Exercise
Set down the entries exactly. No line may differ from its source.
########
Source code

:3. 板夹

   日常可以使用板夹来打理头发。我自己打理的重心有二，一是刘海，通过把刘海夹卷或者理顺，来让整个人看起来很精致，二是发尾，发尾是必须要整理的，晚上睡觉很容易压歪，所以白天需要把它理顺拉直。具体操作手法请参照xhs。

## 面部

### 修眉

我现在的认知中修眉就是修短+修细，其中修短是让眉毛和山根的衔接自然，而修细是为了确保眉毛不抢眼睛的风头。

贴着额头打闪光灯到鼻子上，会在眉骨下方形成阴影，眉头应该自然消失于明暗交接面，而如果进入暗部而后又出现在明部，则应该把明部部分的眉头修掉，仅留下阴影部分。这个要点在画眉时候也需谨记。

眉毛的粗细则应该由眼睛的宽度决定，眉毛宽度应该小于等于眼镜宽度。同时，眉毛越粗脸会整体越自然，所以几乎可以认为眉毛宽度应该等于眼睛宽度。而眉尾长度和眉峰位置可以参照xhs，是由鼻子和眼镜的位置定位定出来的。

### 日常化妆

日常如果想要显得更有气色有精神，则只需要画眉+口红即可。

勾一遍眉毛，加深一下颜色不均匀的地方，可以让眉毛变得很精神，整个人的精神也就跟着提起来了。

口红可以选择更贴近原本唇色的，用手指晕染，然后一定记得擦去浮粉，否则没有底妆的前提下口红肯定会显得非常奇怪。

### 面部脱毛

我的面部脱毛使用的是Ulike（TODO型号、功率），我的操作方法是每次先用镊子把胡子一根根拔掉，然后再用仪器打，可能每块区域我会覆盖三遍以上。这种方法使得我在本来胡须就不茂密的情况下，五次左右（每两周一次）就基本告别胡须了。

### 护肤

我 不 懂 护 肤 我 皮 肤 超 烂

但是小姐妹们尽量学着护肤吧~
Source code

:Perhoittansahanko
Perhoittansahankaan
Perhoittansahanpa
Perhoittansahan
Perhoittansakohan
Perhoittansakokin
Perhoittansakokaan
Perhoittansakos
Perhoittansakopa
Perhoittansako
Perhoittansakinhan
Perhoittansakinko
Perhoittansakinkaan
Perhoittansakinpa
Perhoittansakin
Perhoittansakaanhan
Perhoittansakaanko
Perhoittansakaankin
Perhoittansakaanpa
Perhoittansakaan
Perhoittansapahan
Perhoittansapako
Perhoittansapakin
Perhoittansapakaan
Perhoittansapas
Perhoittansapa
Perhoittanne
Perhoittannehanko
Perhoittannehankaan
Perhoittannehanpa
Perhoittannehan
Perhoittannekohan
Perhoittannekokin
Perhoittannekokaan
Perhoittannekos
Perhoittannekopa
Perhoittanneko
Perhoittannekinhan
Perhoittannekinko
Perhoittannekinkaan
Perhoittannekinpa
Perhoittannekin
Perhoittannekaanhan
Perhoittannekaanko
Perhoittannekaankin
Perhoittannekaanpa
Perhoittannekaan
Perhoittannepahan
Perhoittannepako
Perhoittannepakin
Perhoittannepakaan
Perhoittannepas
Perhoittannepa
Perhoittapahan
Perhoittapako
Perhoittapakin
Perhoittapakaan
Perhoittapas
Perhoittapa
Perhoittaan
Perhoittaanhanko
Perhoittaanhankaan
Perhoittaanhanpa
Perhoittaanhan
########
Exercise answer
Source code

:3. 板夹

   日常可以使用板夹来打理头发。我自己打理的重心有二，一是刘海，通过把刘海夹卷或者理顺，来让整个人看起来很精致，二是发尾，发尾是必须要整理的，晚上睡觉很容易压歪，所以白天需要把它理顺拉直。具体操作手法请参照xhs。

## 面部

### 修眉

我现在的认知中修眉就是修短+修细，其中修短是让眉毛和山根的衔接自然，而修细是为了确保眉毛不抢眼睛的风头。

贴着额头打闪光灯到鼻子上，会在眉骨下方形成阴影，眉头应该自然消失于明暗交接面，而如果进入暗部而后又出现在明部，则应该把明部部分的眉头修掉，仅留下阴影部分。这个要点在画眉时候也需谨记。

眉毛的粗细则应该由眼睛的宽度决定，眉毛宽度应该小于等于眼镜宽度。同时，眉毛越粗脸会整体越自然，所以几乎可以认为眉毛宽度应该等于眼睛宽度。而眉尾长度和眉峰位置可以参照xhs，是由鼻子和眼镜的位置定位定出来的。

### 日常化妆

日常如果想要显得更有气色有精神，则只需要画眉+口红即可。

勾一遍眉毛，加深一下颜色不均匀的地方，可以让眉毛变得很精神，整个人的精神也就跟着提起来了。

口红可以选择更贴近原本唇色的，用手指晕染，然后一定记得擦去浮粉，否则没有底妆的前提下口红肯定会显得非常奇怪。

### 面部脱毛

我的面部脱毛使用的是Ulike（TODO型号、功率），我的操作方法是每次先用镊子把胡子一根根拔掉，然后再用仪器打，可能每块区域我会覆盖三遍以上。这种方法使得我在本来胡须就不茂密的情况下，五次左右（每两周一次）就基本告别胡须了。

### 护肤

我 不 懂 护 肤 我 皮 肤 超 烂

但是小姐妹们尽量学着护肤吧~
Source code

:Perhoittansahanko
Perhoittansahankaan
Perhoittansahanpa
Perhoittansahan
Perhoittansakohan
Perhoittansakokin
Perhoittansakokaan
Perhoittansakos
Perhoittansakopa
Perhoittansako
Perhoittansakinhan
Perhoittansakinko
Perhoittansakinkaan
Perhoittansakinpa
Perhoittansakin
Perhoittansakaanhan
Perhoittansakaanko
Perhoittansakaankin
Perhoittansakaanpa
Perhoittansakaan
Perhoittansapahan
Perhoittansapako
Perhoittansapakin
Perhoittansapakaan
Perhoittansapas
Perhoittansapa
Perhoittanne
Perhoittannehanko
Perhoittannehankaan
Perhoittannehanpa
Perhoittannehan
Perhoittannekohan
Perhoittannekokin
Perhoittannekokaan
Perhoittannekos
Perhoittannekopa
Perhoittanneko
Perhoittannekinhan
Perhoittannekinko
Perhoittannekinkaan
Perhoittannekinpa
Perhoittannekin
Perhoittannekaanhan
Perhoittannekaanko
Perhoittannekaankin
Perhoittannekaanpa
Perhoittannekaan
Perhoittannepahan
Perhoittannepako
Perhoittannepakin
Perhoittannepakaan
Perhoittannepas
Perhoittannepa
Perhoittapahan
Perhoittapako
Perhoittapakin
Perhoittapakaan
Perhoittapas
Perhoittapa
Perhoittaan
Perhoittaanhanko
Perhoittaanhankaan
Perhoittaanhanpa
Perhoittaanhan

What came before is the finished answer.